SELECTED EXCERPT Start Marker

Skip to main content
OpenGround is an on-device RAG (Retrieval-Augmented Generation) system designed to give AI agents controlled access to documentation. Everything runs locally - no external APIs, no data leaves your machine.

System Overview

OpenGround follows a pipeline architecture with three main stages:
      ┌─────────────────────────────────────────────────────────────────────┐
      │                           OPENGROUND                                │
      ├─────────────────────────────────────────────────────────────────────┤
      │                                                                     │
      │       SOURCE                  PROCESS              STORAGE/CLIENT   │
      │                                                                     │
      │    ┌──────────┐      ┌───────────┐   ┌──────────┐   ┌──────────┐    │
      │    │ git repo ├─────>│  Extract  ├──>│  Chunk   ├──>│ LanceDB  │    │
      │    |   -or-   |      │ (raw_data)│   │   Text   │   │ (vector  │    │
      │    │ sitemap  │      └───────────┘   └──────────┘   │  +BM25)  │    │
      │    │   -or-   │                           │         └────┬─────┘    │
      │    │ local dir│                           │              │          │
      │    └──────────┘                           │              │          │
      │                                           ▼              │          │
      │                                    ┌───────────┐         │          │
      │                                    │   Local   |<────────┘          │
      │                                    │ Embedding │         │          │
      │                                    │   Model   │         ▼          │
      │                                    └───────────┘  ┌─────────────┐   │
      │                                                   │ CLI / MCP   │   │
      │                                                   │  (hybrid    │   │
      │                                                   |   search)   |   │
      │                                                   └─────────────┘   │
      │                                                                     │
      └─────────────────────────────────────────────────────────────────────┘

Architecture Stages

1. Source Layer

The source layer handles documentation ingestion from multiple source types. See the Sources page for detailed information. Supported Sources:
  • Git Repositories: Clone and extract documentation from specific branches/tags
  • Sitemaps: Crawl and extract web documentation following sitemap.xml
  • Local Paths: Process documentation from local directories
Key Components:
  • extract/git.py: Handles git repository cloning with sparse checkout
  • extract/sitemap.py: Fetches and parses sitemaps, respects robots.txt
  • extract/local_path.py: Processes local file system paths
  • extract/common.py: Shared file processing logic

2. Processing Layer

The processing layer transforms raw documentation into searchable chunks.

Text Extraction

OpenGround supports multiple documentation formats:
# Handled in extract/common.py
def remove_front_matter(content: str) -> tuple[str, dict[str, str]]:
    """Parse YAML front matter and extract metadata"""
    if not content.startswith("---"):
        return content, {}
    # Parse front matter for title, description, etc.

SELECTED EXCERPT End Marker
ENTRIES PROVIDED Start Marker

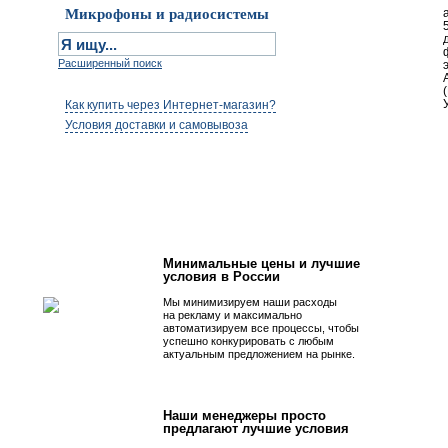
Микрофоны и радиосистемы
Расширенный поиск
(
Как купить через Интернет-магазин?
Условия доставки и самовывоза
Первым быть просто!
Минимальные цены и лучшие
условия в России
Мы минимизируем наши расходы
на рекламу и максимально
автоматизируем все процессы, чтобы
успешно конкурировать с любым
актуальным предложением на рынке.
Наши менеджеры просто
предлагают лучшие условия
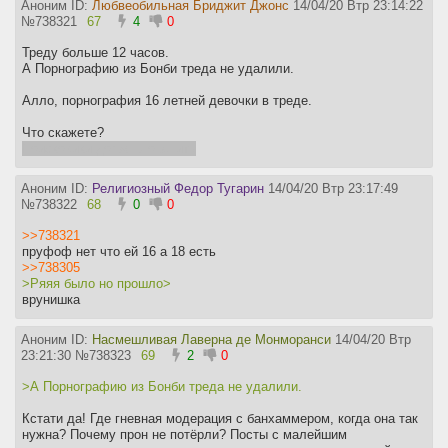
Аноним ID:
Любвеобильная Бриджит Джонс
14/04/20 Втр 23:14:22
№
738321
67
4
0
Треду больше 12 часов.
А Порнографию из Бонби треда не удалили.
Алло, порнография 16 летней девочки в треде.
Что скажете?
Поисковики должны оценить
Аноним ID:
Религиозный Федор Тугарин
14/04/20 Втр 23:17:49
№
738322
68
0
0
>>738321
пруфоф нет что ей 16 а 18 есть
>>738305
>Ряяя было но прошло>
врунишка
Аноним ID:
Насмешливая Лаверна де Монморанси
14/04/20 Втр
23:21:30
№
738323
69
2
0
>А Порнографию из Бонби треда не удалили.
Кстати да! Где гневная модерация с банхаммером, когда она так
нужна? Почему прон не потёрли? Посты с малейшим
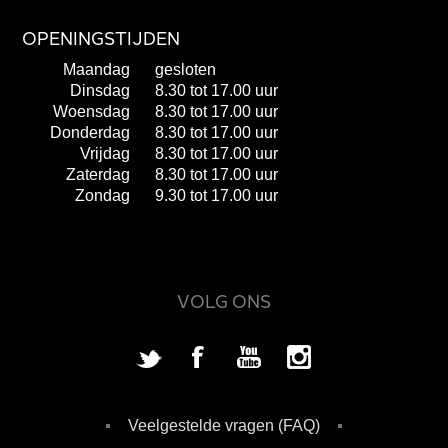
OPENINGSTIJDEN
Maandag
gesloten
Dinsdag
8.30 tot 17.00 uur
Woensdag
8.30 tot 17.00 uur
Donderdag
8.30 tot 17.00 uur
Vrijdag
8.30 tot 17.00 uur
Zaterdag
8.30 tot 17.00 uur
Zondag
9.30 tot 17.00 uur
VOLG ONS
Veelgestelde vragen (FAQ)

ENTRIES PROVIDED End Marker

### WHAT TO WORK ON
**1)** According to the OpenGround overview, why does no data leave your machine?
**2)** Could you echo the OpenGround overview word for word, beginning at the words "Skip to main" and stopping after "leaves your machine."?

### ANSWERS FOR THE EXERCISE
**1)** Everything in OpenGround runs locally, and it uses no external APIs.

**2)**
Skip to main content
OpenGround is an on-device RAG (Retrieval-Augmented Generation) system designed to give AI agents controlled access to documentation. Everything runs locally - no external APIs, no data leaves your machine.